I miei gemelli sono nati con parto naturale, l’uno con mezz’ora di distacco dall’altro.
Mattia è stato il primo a venire al mondo, e nel momento stesso in cui me lo hanno appoggiato sul petto, ho capito che da lì non sarei mai tornata indietro e ho avuto DAVVERO TANTA PAURA.
Il parto è stato forte e meraviglioso, ne ho un ricordo davvero molto bello. Non ricordo il dolore, ricordo solo la potenza del mio corpo.
Dalla bolla della gravidanza alla dura e cruda realtà
Nell’esatto momento del parto ho realizzato che la gravidanza è una bolla perfetta carica di sogni e aspettative, e con il primo vagito di tuo figlio quella bolla esplode per riportarti alla realtà.
Non ero più io a dipendere da me stessa, ero mamma, e avevo ben due esserini minuscoli e affamati che pretendevano il mio latte, la mia energia, il mio amore incondizionato.

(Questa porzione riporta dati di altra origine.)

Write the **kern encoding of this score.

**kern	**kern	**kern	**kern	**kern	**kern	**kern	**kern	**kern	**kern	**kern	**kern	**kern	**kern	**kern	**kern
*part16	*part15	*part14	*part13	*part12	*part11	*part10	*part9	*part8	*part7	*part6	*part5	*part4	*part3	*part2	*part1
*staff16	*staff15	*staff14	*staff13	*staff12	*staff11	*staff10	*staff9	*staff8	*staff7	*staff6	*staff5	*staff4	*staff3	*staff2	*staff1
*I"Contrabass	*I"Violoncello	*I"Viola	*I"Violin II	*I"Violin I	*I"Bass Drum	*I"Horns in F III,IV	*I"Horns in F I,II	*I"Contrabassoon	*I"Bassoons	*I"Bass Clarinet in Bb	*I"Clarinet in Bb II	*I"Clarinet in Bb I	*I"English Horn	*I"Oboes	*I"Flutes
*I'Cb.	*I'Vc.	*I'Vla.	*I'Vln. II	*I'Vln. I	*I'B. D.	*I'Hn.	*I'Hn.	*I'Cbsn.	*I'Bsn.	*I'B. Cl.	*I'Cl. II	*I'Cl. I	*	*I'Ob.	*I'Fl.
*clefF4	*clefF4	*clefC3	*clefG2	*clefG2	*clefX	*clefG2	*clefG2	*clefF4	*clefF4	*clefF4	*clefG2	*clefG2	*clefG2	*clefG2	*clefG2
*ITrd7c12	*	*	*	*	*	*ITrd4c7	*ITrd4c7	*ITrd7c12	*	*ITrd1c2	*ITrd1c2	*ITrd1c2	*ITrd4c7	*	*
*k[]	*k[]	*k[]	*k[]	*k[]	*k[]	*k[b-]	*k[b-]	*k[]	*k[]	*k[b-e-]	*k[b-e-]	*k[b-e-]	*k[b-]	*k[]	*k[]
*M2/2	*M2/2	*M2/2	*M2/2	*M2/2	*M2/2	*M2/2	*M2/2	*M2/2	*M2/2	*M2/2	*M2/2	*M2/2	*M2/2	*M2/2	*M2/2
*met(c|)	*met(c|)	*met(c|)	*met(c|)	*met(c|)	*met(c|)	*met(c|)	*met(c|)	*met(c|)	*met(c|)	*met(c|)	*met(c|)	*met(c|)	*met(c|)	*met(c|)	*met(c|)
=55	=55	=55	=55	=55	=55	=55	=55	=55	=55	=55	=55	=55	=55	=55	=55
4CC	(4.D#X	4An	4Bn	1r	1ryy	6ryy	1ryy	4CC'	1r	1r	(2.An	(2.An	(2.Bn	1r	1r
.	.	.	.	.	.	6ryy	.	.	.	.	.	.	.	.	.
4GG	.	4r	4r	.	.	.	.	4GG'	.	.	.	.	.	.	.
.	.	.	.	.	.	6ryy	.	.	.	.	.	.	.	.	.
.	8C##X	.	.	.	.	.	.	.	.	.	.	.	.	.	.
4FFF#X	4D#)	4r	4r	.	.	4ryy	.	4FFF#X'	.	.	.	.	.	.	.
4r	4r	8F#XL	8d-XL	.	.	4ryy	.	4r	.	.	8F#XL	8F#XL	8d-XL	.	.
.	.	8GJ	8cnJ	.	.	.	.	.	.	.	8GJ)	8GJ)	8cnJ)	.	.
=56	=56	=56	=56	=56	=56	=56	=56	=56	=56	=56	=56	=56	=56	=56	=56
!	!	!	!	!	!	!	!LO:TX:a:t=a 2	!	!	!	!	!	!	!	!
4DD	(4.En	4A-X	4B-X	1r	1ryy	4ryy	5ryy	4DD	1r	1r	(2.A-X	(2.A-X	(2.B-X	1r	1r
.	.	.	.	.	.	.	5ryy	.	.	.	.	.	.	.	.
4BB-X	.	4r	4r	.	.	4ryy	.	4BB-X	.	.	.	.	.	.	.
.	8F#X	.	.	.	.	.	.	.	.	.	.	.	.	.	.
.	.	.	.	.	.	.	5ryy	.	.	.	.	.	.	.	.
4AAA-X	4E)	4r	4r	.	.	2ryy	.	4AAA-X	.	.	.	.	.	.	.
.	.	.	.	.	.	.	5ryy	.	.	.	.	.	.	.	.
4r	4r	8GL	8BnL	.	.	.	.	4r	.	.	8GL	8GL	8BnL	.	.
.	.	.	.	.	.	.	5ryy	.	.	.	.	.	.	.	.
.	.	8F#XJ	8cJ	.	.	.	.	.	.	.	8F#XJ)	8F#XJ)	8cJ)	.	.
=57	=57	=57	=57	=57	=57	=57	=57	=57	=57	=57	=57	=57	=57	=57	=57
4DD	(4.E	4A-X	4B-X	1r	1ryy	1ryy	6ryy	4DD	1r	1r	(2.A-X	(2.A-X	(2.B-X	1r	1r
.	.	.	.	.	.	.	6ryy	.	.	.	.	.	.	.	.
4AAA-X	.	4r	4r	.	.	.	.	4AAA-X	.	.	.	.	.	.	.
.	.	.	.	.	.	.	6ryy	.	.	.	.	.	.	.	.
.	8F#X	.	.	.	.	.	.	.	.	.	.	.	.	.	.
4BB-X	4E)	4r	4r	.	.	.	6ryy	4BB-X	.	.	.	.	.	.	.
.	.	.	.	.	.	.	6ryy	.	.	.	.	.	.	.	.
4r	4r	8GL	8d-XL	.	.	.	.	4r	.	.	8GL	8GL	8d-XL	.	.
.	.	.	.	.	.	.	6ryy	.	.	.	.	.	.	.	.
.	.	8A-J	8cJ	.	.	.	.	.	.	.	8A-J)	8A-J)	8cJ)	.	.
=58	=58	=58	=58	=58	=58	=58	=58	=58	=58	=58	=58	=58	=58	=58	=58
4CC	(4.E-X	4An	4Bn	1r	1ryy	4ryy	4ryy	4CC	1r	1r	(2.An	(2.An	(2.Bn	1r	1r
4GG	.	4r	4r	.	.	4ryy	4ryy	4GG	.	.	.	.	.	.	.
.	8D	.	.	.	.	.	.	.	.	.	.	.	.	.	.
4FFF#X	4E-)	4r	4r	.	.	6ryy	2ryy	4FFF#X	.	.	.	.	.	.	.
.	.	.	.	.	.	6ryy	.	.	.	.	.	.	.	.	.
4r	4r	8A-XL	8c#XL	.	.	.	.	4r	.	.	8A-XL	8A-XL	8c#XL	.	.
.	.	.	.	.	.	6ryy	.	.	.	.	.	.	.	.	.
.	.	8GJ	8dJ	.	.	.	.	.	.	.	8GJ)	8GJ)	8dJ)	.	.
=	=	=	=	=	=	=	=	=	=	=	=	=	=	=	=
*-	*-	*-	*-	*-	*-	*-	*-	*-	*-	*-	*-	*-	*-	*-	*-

Eh no, non ero preparata a quel vortice di emozioni, ed è stato lì che ho capito che non importa quante persone hai attorno che ti danno una mano, nel momento stesso in cui metti al mondo un figlio, sei tu la sola responsabile di quella vita.
Si, direte voi, i figli si fanno in due, ma io sono convinta che diventare madre è un discorso a parte: non so cosa può significare diventare padre, ma so cosa vuol dire essere madre in questa società che dalle donne pretende moltissimo e crea falsi miti.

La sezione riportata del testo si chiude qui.